Longtime readers are no doubt aware that bioprinting, or using 3D printers to fabricate biological structures is an interest of mine. Think of it: Running off replacement organs, specific to the patient with no change of rejection and less possibility of opportunistic infection because immunosuppressants don't have to be used. It's already possible to fab fairly complex biological structures thanks to advances in materials science but now it's time to get ambitious... a company called 3D Bioprinting Solutions just outside of Moscow, Russia announced that by 15 March 2015 they will demonstrate a 3D printed, viable transplantable organ. They claim that they have the ability to fab a functional thyroid gland using cloned stem cells from a laboratory test animal for a proof of concept implementation. The fabbed organ will mature in a bioreactor (which are apparently now advanced enough to be commodity lab equipment) for a certain period of time) before implanting it in the laboratory animal; if all goes according to plan, the lab animal should show no signs of rejection, hormone imbalance or metabolic imbalance. I realize I might be going out on a limb here (I try not to be too optimistic) but, looking at the progression of bioprinting technology since 2006 I think they've got a good chance of success next year. Additionally, I think they might make good on their hopes of fabbing a living, functioning kidney some time next year. And after that? Who knows.
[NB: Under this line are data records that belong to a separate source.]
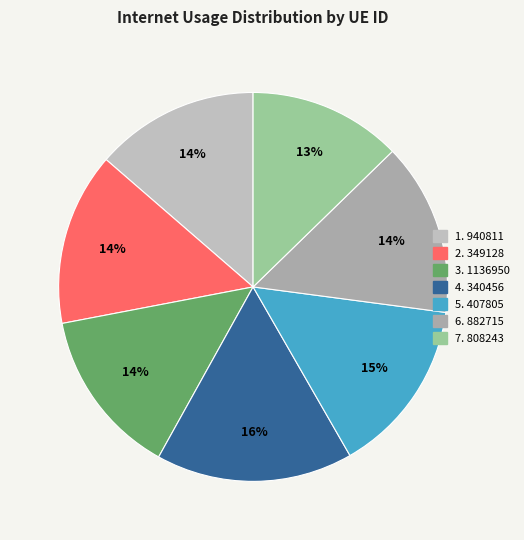

Which category has the biggest portion of the pie?

340456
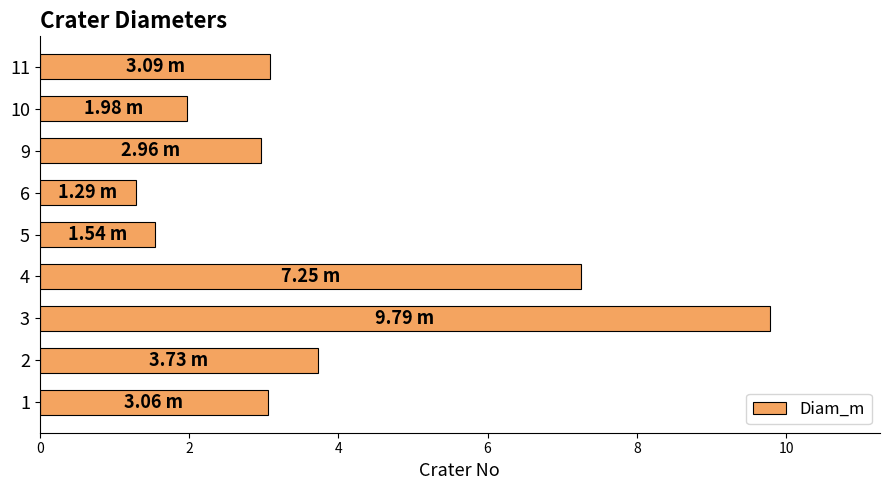

At which category does the chart reach its minimum across all series?

6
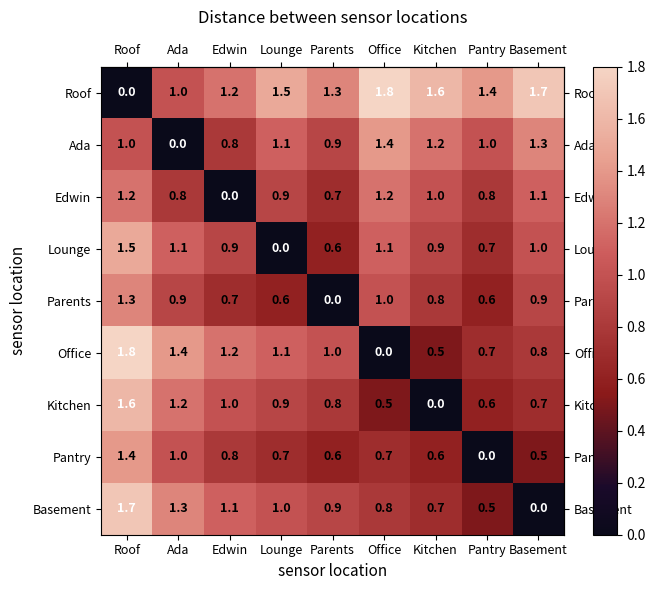

How many series are shown in this chart?

9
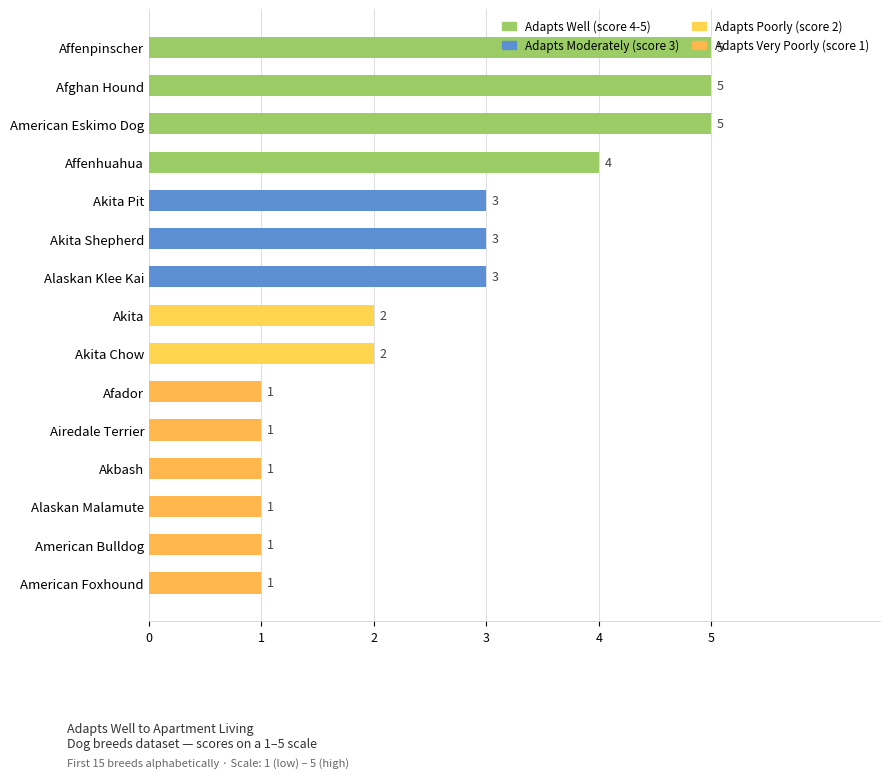

Count the values in the range 1 to 4.

12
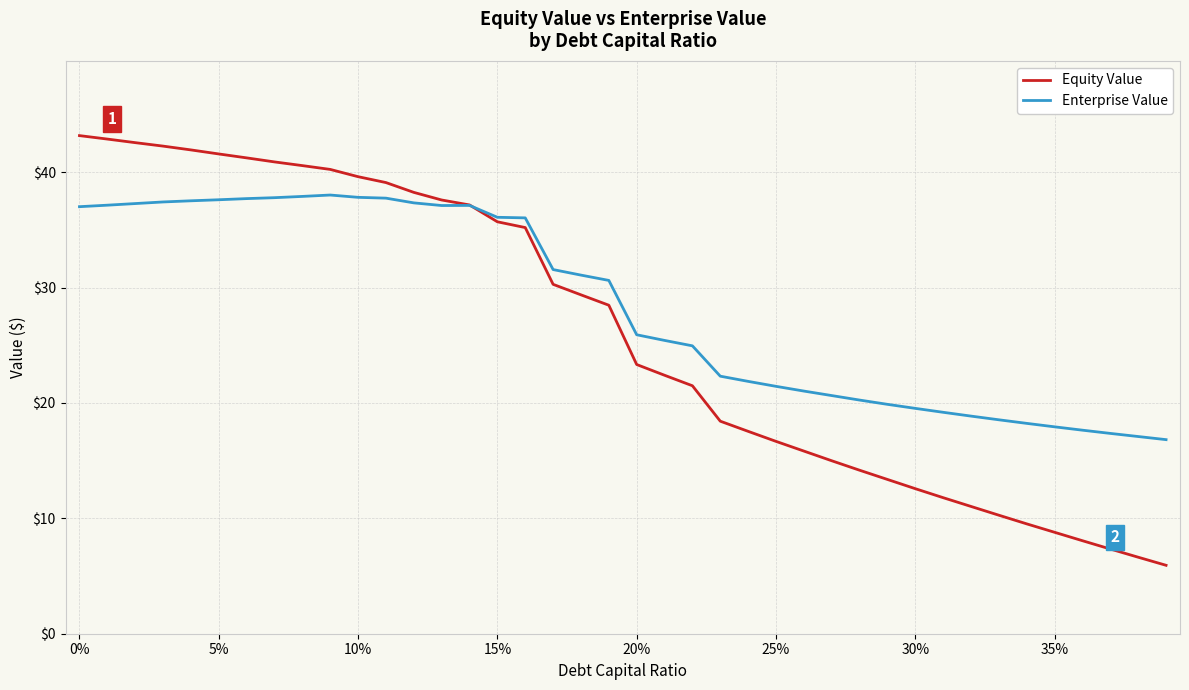

Which series has the largest range (max minus min)?

Equity Value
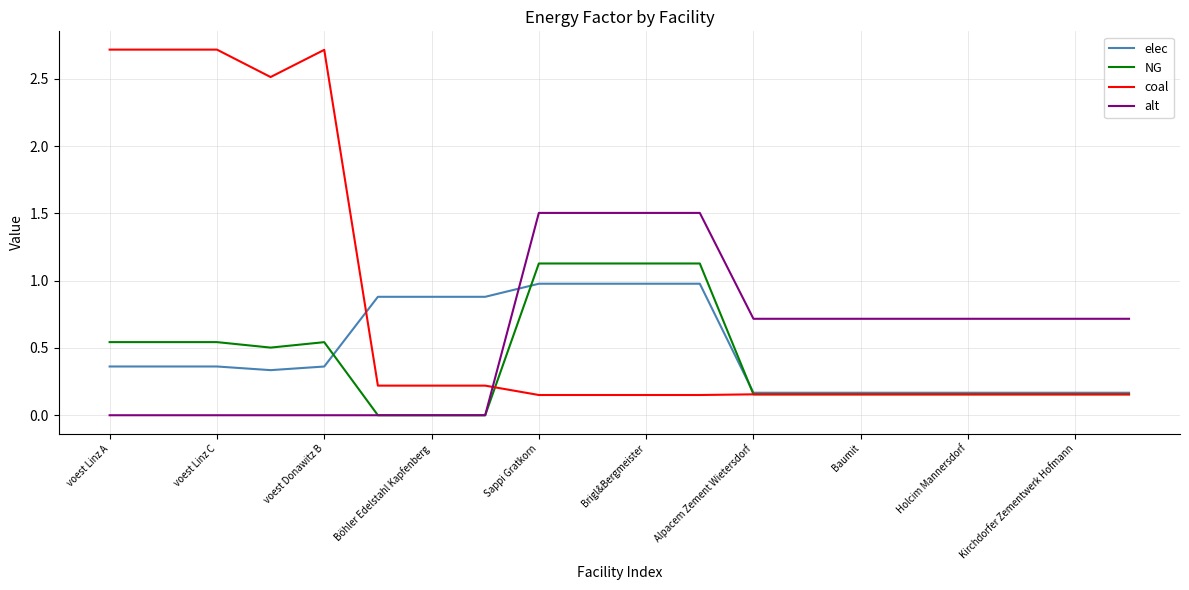

Which series has the largest total across all categories?

coal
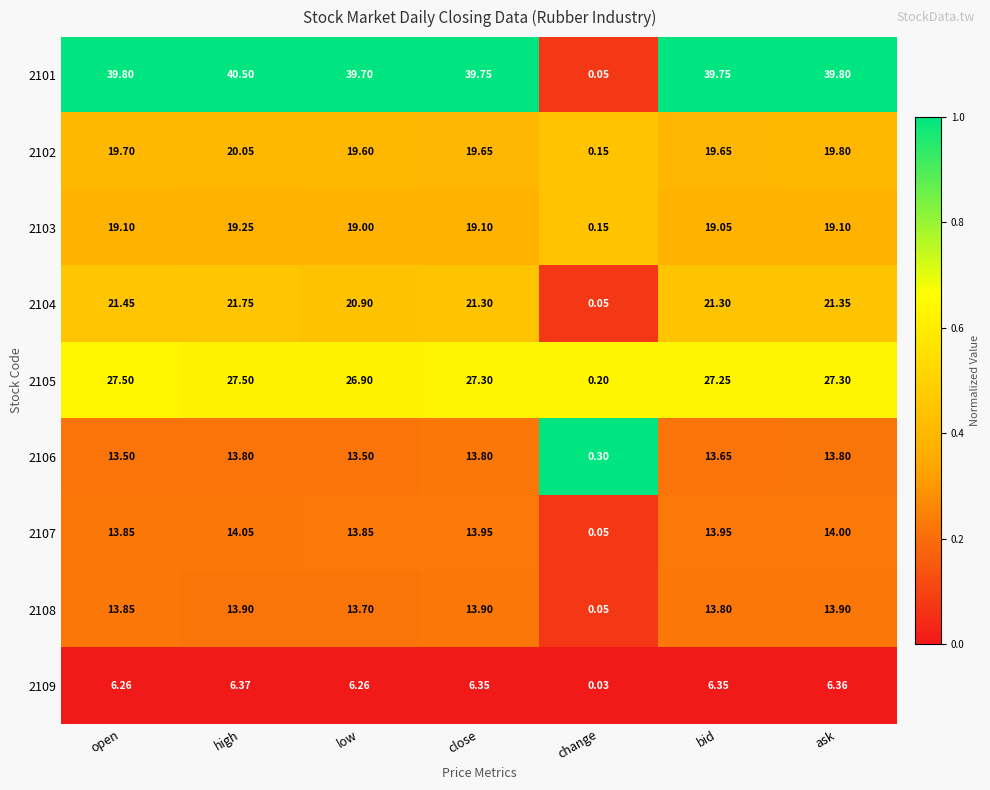

Where is 2101 nearest to the value 20?

low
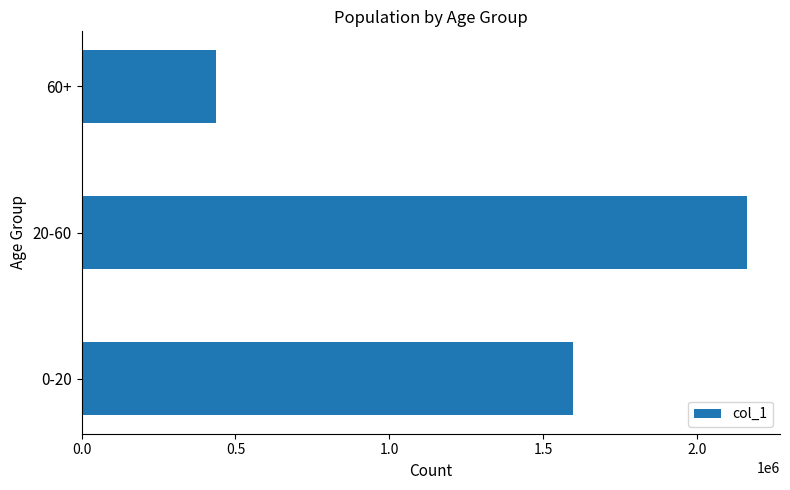

What is the difference between the maximum and second lowest values?

563131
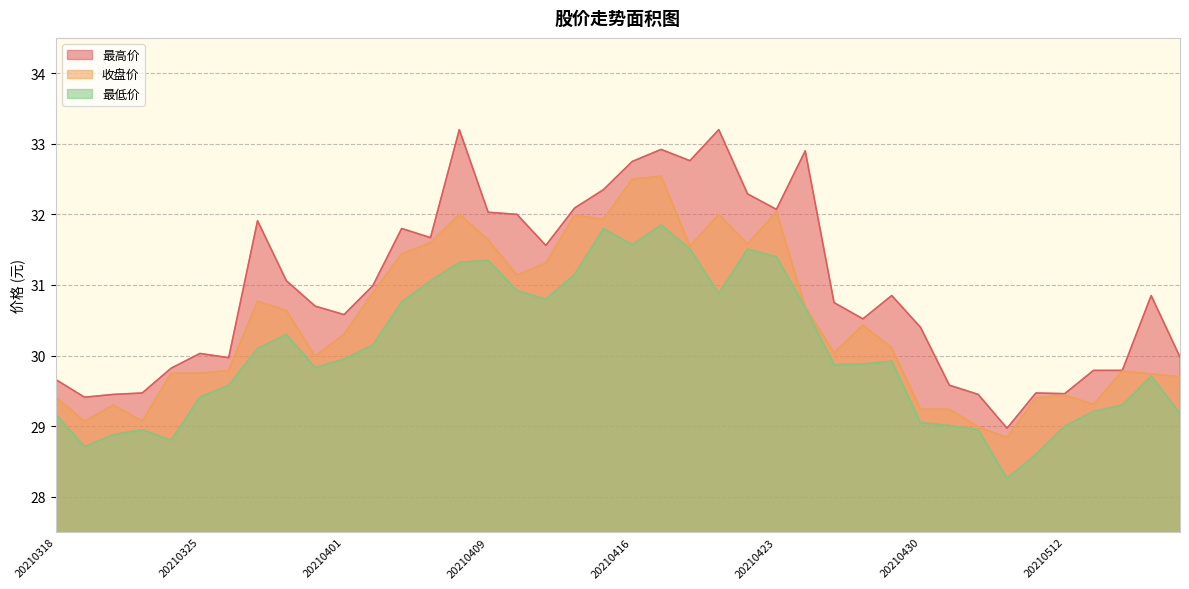

Reading left to right, transcribe all the data shown in this chart.

收盘价: 20210318=29.4	20210319=29.1	20210322=29.3	20210323=29.1	20210324=29.8	20210325=29.8	20210326=29.8	20210329=30.8	20210330=30.6	20210331=30.0	20210401=30.3	20210402=30.9	20210406=31.4	20210407=31.6	20210408=32.0	20210409=31.6	20210412=31.1	20210413=31.3	20210414=32.0	20210415=31.9	20210416=32.5	20210419=32.5	20210420=31.6	20210421=32.0	20210422=31.6	20210423=32.0	20210426=30.7	20210427=30.0	20210428=30.4	20210429=30.1	20210430=29.2	20210506=29.2	20210507=29.0	20210510=28.8	20210511=29.4	20210512=29.4	20210513=29.3	20210514=29.8	20210517=29.7	20210518=29.7
最高价: 20210318=29.7	20210319=29.4	20210322=29.4	20210323=29.5	20210324=29.8	20210325=30.0	20210326=30.0	20210329=31.9	20210330=31.1	20210331=30.7	20210401=30.6	20210402=31.0	20210406=31.8	20210407=31.7	20210408=33.2	20210409=32.0	20210412=32.0	20210413=31.6	20210414=32.1	20210415=32.4	20210416=32.8	20210419=32.9	20210420=32.8	20210421=33.2	20210422=32.3	20210423=32.1	20210426=32.9	20210427=30.8	20210428=30.5	20210429=30.9	20210430=30.4	20210506=29.6	20210507=29.4	20210510=29.0	20210511=29.5	20210512=29.5	20210513=29.8	20210514=29.8	20210517=30.9	20210518=30.0
最低价: 20210318=29.2	20210319=28.7	20210322=28.9	20210323=28.9	20210324=28.8	20210325=29.4	20210326=29.6	20210329=30.1	20210330=30.3	20210331=29.8	20210401=29.9	20210402=30.1	20210406=30.8	20210407=31.1	20210408=31.3	20210409=31.4	20210412=30.9	20210413=30.8	20210414=31.1	20210415=31.8	20210416=31.6	20210419=31.9	20210420=31.5	20210421=30.9	20210422=31.5	20210423=31.4	20210426=30.7	20210427=29.9	20210428=29.9	20210429=29.9	20210430=29.1	20210506=29.0	20210507=28.9	20210510=28.3	20210511=28.6	20210512=29.0	20210513=29.2	20210514=29.3	20210517=29.7	20210518=29.2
Television to the contrary, resuscitating someone whose heart isn't functional is far from a sure thing. Bodies only have a certain amount of oxygen and glucose dissolved in the bloodstream, and when you factor in the metabolic load of the brain (roughly one-fifth of the body's resting oxygen utilization alone) there isn't much to work with after very long. Additionally... well, I'd be rewriting this excellent article on resuscitation, which pretty clearly explains why the survival rate of cardiac arrest is between 5% and 6% of patients, depending on whom you talk to. Of course, that factors in luck, where and when the patient entered cardiac arrest, how young and healthy they are or are not, and how strong their will to survive is. Due to hypoxia a certain amount of brain damage is almost a certainty; maybe just a few neurons, maybe a couple of neural networks, but sometimes the damage is extreme. About ten years ago the AMA started to look at the data and switched up a few things in the generally accepted resuscitation protocol; the Journal of Emergency Medical Services published an interesting summary recently, of which I'll quote bits and pieces. Assuming a fallen patient in ventricular fibrillation, paramedics gaining access to a long bone in the body for intraosseus infusion because it offers better access to the circulatory system (yeah, I just cringed, too) for drug administration, the induction of medical hypothermia to slow metabolism (which was maintained for a period of time following resuscitation), machine-timed ventilation, and the application of a likely scary number of electrical shocks prior to transportation to the hospital approximately forty minutes later... the survival rate of such situations is now somewhere around 83% (even factoring in a statistical outlier case which lasted 73 minutes). Occurrance of post-cardiac arrest syndrome was minimized by maintenance of medical hypothermia and patients are routinely showing minimal to no measurable neurological impairment.
I'd call that more than a fighting chance.